“La Lettura” anche Il Corriere approfondisce nel weekend

Da domenica 13 novembre esce in edicola “La Lettura”, nuovo inserto culturale, stavolta in allegato con Il Corriere della Sera, che va ad aggiungersi alle altre proposte editoriali per arricchire i quotidiani nazionali nel fine settimana. Da tanto mancava a una testata come quella di via Solferino un approfondimento sul panorama culturale, con presenza sovrana della letteratura piuttosto che delle arti visive, e il titolo rende omaggio (è sempre d’uso dare ai nuovi nati il nome dei nonni) al periodico mensile pubblicato proprio dal Corriere durante la prima metà del Novecento. Qui finiscono le similitudini.
“La Lettura” ha mire di una certa notevolezza, ma molto meno alte del “Domenicale” del Sole 24 Ore, o di “Alias”, è di certo più completo, meno frammentario e marchettaro di “Cult” di Repubblica, meno capillare di “Tuttolibri” e presenta un progetto editoriale più strutturato dell’altro nascituro del 2011, “Saturno” (solo per citare gli allegati culturali di fama meno settoriale).
Colpisce la scelta per l’immagine di prima pagina – un’opera del cinese Ai Weiwei – sia per l’intensità del volto ritratto sia perché l’immagine di un uomo incatenato alla sua sedia che ci guarda da quella che sembrerebbe essere una cella soddisfa la possibilità di diverse interpretazioni sul capire perché dia il volto all’inserto, e il saper creare movimento è comunque elogiabile in sé.
I contenuti della prima uscita sono racchiusi in quarantotto dense pagine di recensioni, percorsi di lettura (anche piuttosto forzati), reportage ecc. In apertura alcune proposte di Federico Fubini e Danilo Taino per abbattere la gerontocrazia con proposte alternative sul sistema elettorale nazionale; poi scienza e teologia, critica letteraria, classifiche di vendita, la sezione dedicata all’arte visiva, le mostre, la monografia su un personaggio scelto.
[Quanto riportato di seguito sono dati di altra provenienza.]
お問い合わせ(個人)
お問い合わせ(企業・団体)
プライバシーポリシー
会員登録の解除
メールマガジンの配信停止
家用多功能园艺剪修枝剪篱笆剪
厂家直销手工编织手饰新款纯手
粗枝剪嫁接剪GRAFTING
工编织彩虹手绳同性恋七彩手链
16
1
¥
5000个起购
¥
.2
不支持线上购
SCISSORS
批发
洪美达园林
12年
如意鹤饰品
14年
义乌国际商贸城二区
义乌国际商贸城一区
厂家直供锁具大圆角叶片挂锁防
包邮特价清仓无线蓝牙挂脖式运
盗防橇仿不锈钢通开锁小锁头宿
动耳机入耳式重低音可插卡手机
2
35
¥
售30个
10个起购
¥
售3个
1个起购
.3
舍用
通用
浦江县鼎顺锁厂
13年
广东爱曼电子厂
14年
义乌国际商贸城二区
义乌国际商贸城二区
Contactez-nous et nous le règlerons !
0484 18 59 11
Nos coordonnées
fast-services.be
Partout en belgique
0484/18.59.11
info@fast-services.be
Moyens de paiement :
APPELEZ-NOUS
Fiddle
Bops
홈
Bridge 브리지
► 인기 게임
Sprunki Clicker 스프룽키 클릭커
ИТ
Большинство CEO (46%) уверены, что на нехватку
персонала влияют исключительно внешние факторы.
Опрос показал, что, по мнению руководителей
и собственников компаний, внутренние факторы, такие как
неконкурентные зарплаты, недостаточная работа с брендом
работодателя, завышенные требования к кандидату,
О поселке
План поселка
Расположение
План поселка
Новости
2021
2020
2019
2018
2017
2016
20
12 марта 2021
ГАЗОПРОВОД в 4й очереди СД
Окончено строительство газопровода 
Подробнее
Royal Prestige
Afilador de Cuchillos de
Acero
Il menu di rito. Nell’ultima sezione (“Percorsi”) troviamo anche i nomi che hanno sostato a lungo nelle classifiche letterarie: Silvia Avallone parla di cosa ha influenzato la sua crescita culturale, Gian Antonio Stella si occupa del patrimonio italiano smembrato dall’abusivismo, Claudio Magris descrive la biografia di Hugo Sonnenschein, poi, ancora, la traduzione di un testo inedito di William Trevor e (perché mi sembra già visto?) i “Quaderni ucraini” di Igort.
Presenza immancabile, per ogni pubblicazione che si occupi di arte, cultura e mercato, è l’articolo dedicato a facebook e alle tecnologie digitali associate all’identità nell’epoca della sua moltiplicazione oltre che la creazione di una community online per i lettori della testata.
Non c’è voluto molto perché alcuni degli articoli di opinione trovassero la critica che, non si può non dirlo, meritano; il primo è stato Francesco Forlani su Nazione Indiana.
E non c’era neanche pericolo che, trattandosi di un inserto domenicale, “La Lettura” si sbilanciasse troppo in là rispetto ai discorsi di un universo culturale che è nella quotidianità; ma, facendo riferimento all’aspetto e alla validità di alcune firme, non lascia neanche insoddisfatti e ha la qualità di presentare articoli abbastanza lunghi da riuscire a sviluppare un discorso e portarlo soddisfacentemente avanti.
Valevole di nota (per il consiglio) un articolo di Aldo Busi a presentazione della nuova esposizione di Ileana Florescu “Lunatic”, visitabile alla Galleria il Ponte Contemporanea di Roma da giovedì 17 novembre.